Mars Pathfinder snapped this photograph of its distant home.
Mars Pathfinder snapped this photograph of its distant home.  


By Richard Stenger
CNN

(CNN) -- A reexamination of data from a 1997 mission to Mars suggests that the surface contains chlorophyll, a discovery that could bolster prospects of finding life on the planet.

Chlorophyll, the molecule that plants and algae use to convert sunlight into food, gives all photosynthetic organisms on our planet their distinguishing green color.

A NASA team plans to share their preliminary findings early next week during an international conference of astrobiologists, or scientists who study the possibility of life beyond Earth.

The researchers, Carole Stoker and Pascal Ashwanden, both work at NASA's Ames Research Center in California, which is hosting the Second Astrobiology Science Conference from April 7 to April 11.
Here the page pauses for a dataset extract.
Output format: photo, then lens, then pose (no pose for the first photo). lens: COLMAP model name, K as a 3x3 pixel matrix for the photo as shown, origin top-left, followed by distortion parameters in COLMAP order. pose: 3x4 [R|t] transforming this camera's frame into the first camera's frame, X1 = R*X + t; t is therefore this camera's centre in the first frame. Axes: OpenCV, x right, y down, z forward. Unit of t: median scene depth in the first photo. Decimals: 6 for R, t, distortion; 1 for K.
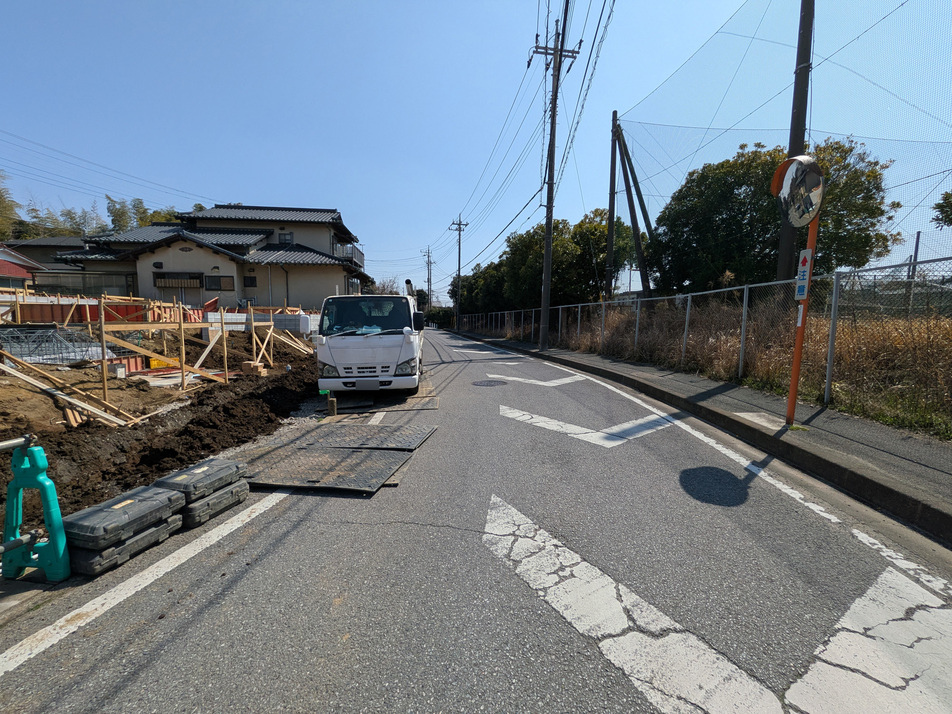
lens RADIAL K [[378.3, 0, 478.2], [0, 378.3, 354.5], [0, 0, 1]] dist [-0.002684, 0.000718]
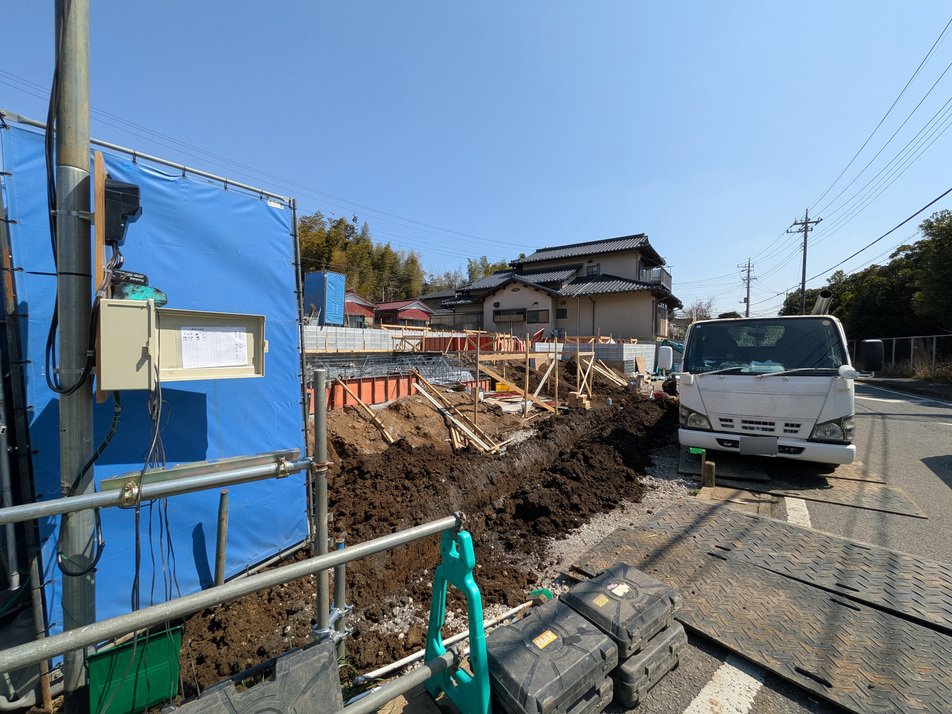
lens RADIAL K [[378.3, 0, 478.2], [0, 378.3, 358.7], [0, 0, 1]] dist [-0.002684, 0.000718]
pose [[0.747758, 0.020644, -0.663650, -0.127738], [-0.062338, 0.997284, -0.039215, -0.012450], [0.661038, 0.070694, 0.747015, 0.084283]]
An online abstract of their presentation, titled "Search for Spectral Signatures of Life at the Pathfinder Landing Site," summarizes their report.

The pair performed a spectral analysis of Pathfinder photographs to identify chemicals in the vicinity of the NASA probe, which landed in the Ares Vallis region of Mars in July 1997.

The study turned up six potential chlorophyll hot spots. "Two intriguing cases occur in small areas on the ground near the spacecraft," the report summary added.